Przyznaje także, że prace opóźniały problemy wykonawców. – Położenie płyt, jakie pokryły Główny Rynek, wymagało dużej precyzji i fachowości. Okazało się, że znalezienie odpowiedniej firmy, która sprostałaby naszym wymaganiom nie jest takie proste. Nie każdy chciał tego się podjąć. Ostatecznie nam się to udało i efekt jest rzeczywiście zadowalający – ocenia prezydent Kinastowski,
Odnosząc się do opóźnienia oddania inwestycji, skądinąd usprawiedliwionego okolicznościami, zwraca uwagę na prace rewitalizacyjne prowadzone na rynku w Poznaniu, które trwają już od ponad 2 lat a terminy zakończenia prac też były przesuwane.
– Myślę, że w ciągu kilku dni zakończą się również prace na ulicy Kanonickiej i ten etap rewitalizacji śródmieścia będziemy mieli za sobą. Efekt jest znakomity. Mamy rynek wykonany w najwyższym standardzie, z doskonałego granitu strzegomskiego, który robi wrażenie na każdym, kto go ogląda. I co ważne, nie jest to inwestycja przepłacona – dodaje gospodarza kaliskiego ratusza.

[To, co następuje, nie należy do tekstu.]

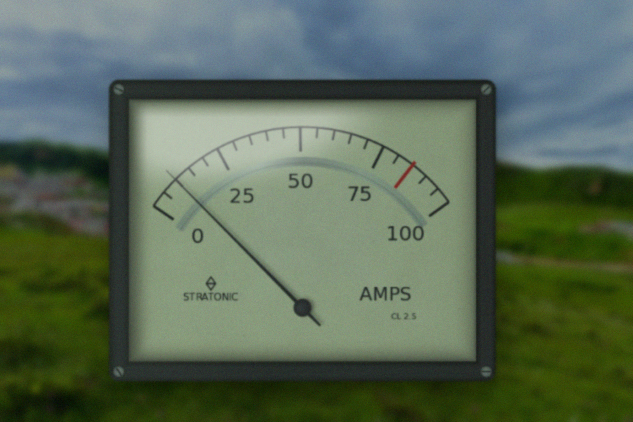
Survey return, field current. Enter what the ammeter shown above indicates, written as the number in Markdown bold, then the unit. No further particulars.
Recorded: **10** A
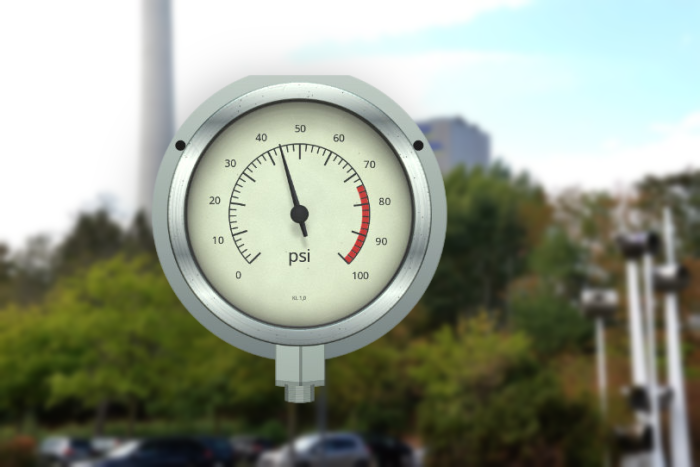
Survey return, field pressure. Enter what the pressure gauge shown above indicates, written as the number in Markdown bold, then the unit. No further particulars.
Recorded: **44** psi
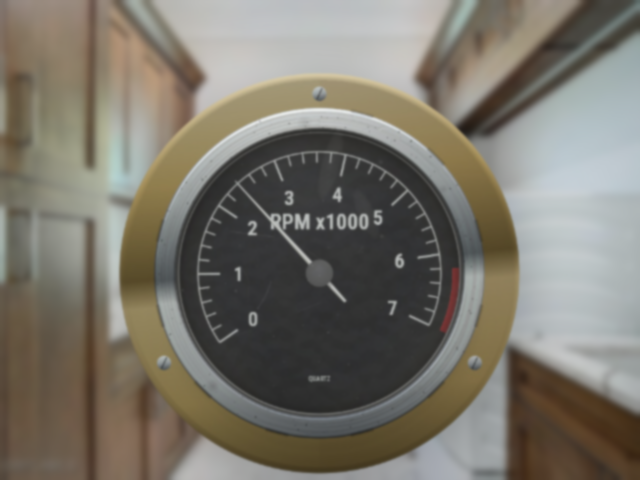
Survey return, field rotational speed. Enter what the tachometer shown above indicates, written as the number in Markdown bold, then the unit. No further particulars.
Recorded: **2400** rpm
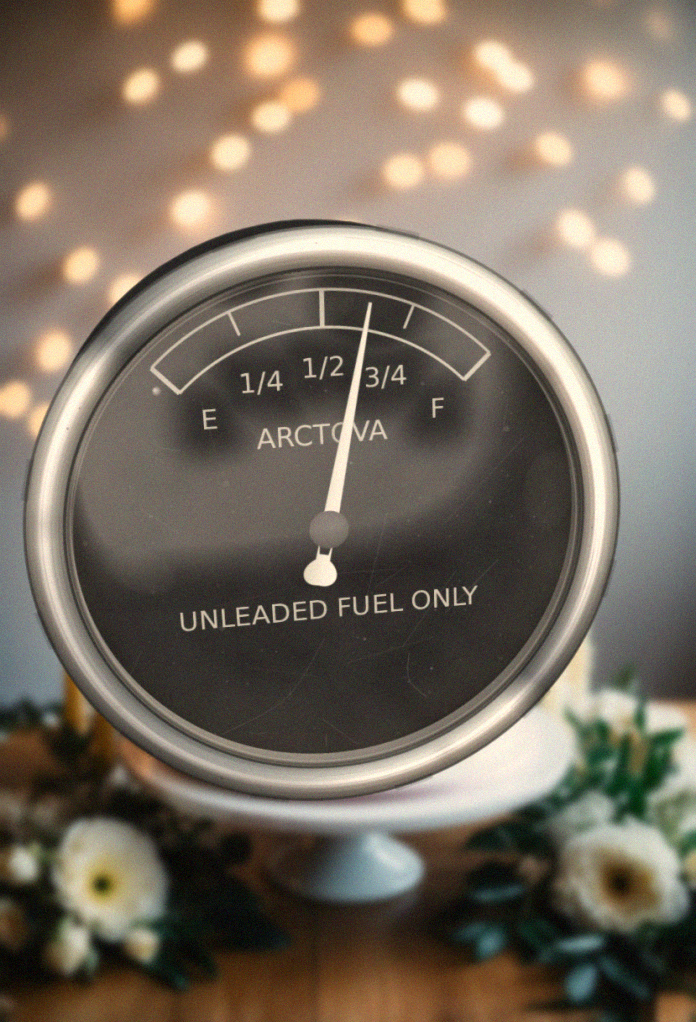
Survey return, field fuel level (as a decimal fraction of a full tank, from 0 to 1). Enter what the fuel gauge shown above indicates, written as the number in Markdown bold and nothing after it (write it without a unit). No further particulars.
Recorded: **0.625**
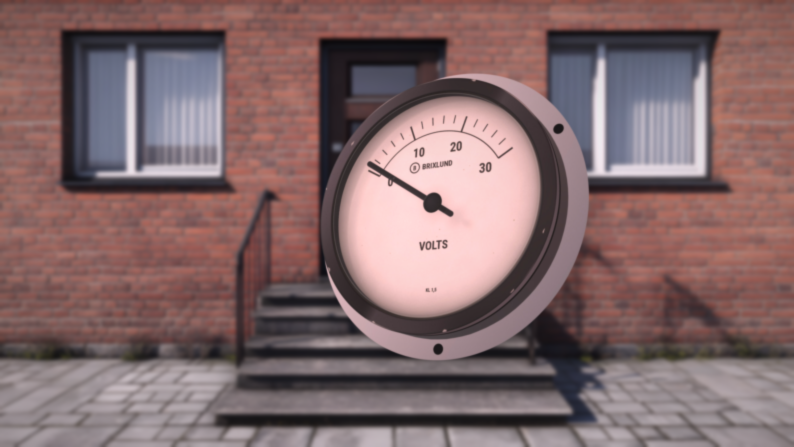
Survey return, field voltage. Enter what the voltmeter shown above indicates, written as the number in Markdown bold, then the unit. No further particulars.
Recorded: **1** V
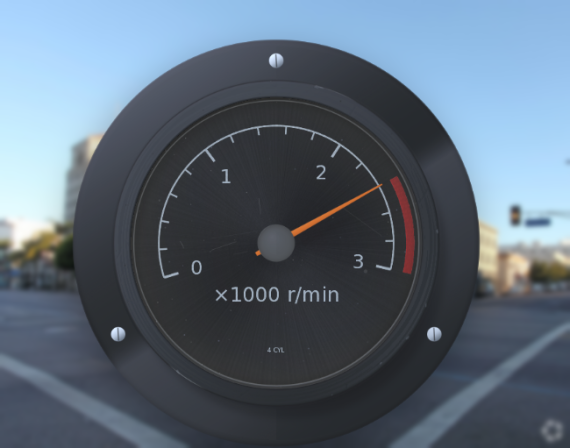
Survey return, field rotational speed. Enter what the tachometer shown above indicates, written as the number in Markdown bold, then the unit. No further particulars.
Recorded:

Wokół rynku pojawiło się 24 nowych drzew, kilkadziesiąt ławek i kilka pawilonów. – Są też elementy historyczne – mapa Europy z zaznaczonym Szlakiem Bursztynowym, ważne daty z historii miasta oraz wzory dawnych monet wtopione w płytę rynku. Już widzimy, że te elementy budzą ogromne zainteresowanie, również wśród dzieci i młodzieży. To ogromny walor turystyczny oraz edukacyjny, niezwykle istotny dla miasta legitymującego się najstarszą metryką pisaną w Polsce. Podkreślający, że kaliszanie nie muszą odczuwać żadnych kompleksów wobec innych, większych ośrodków. Te zmiany rewitalizacyjne, wizerunkowe – już dokonane i te planowane w przyszłości, to jeden z tych czynników, który obok takich inicjatyw, jak rozwój szkolnictwa wyższego i rozwój infrastruktury drogowej oraz kolejowej – mam na myśli przyszłą obwodnicę miasta i szybką kolej – przywróci znaczenie i status Kalisza utracony w wyniku zmian administracyjnych – dodaje prezydent Kalisza. (pp)
Twoje zdanie jest ważne jednak nie może ranić innych osób lub grup.
Rozpoczęcie prac 31 maja zamiast 20 kwietnia też chyba miało znaczenie. Chyba.
A co z kanonicką????? Mają zamiar coś zrobić z tym uskokiem pod katedrą czy ludzie będą chodzić po tych paletach??? Żenada!!!!
No to Pan Prezydent Kinastowski dojdzie do swojej roboty po marmurach. W chwili wolnej, której akurat niema bo jest bardzo zajęty promowanie Swojej Osoby doradzam przejście się po ulicach wokół WSPANIAŁEGO RYNKU! WYNAJMĘ, SPRZEDAM, "tu otworzy się kawiarnia .... " poprzednia funkcjonowała przez 3 miesiące! -serdecznie pozdrawiam REWITALIZACJĘ!!! Pytanie do obywateli miasta Kalisza - jak długo możecie robić z SIEBIE w.....? Pozdrawiam.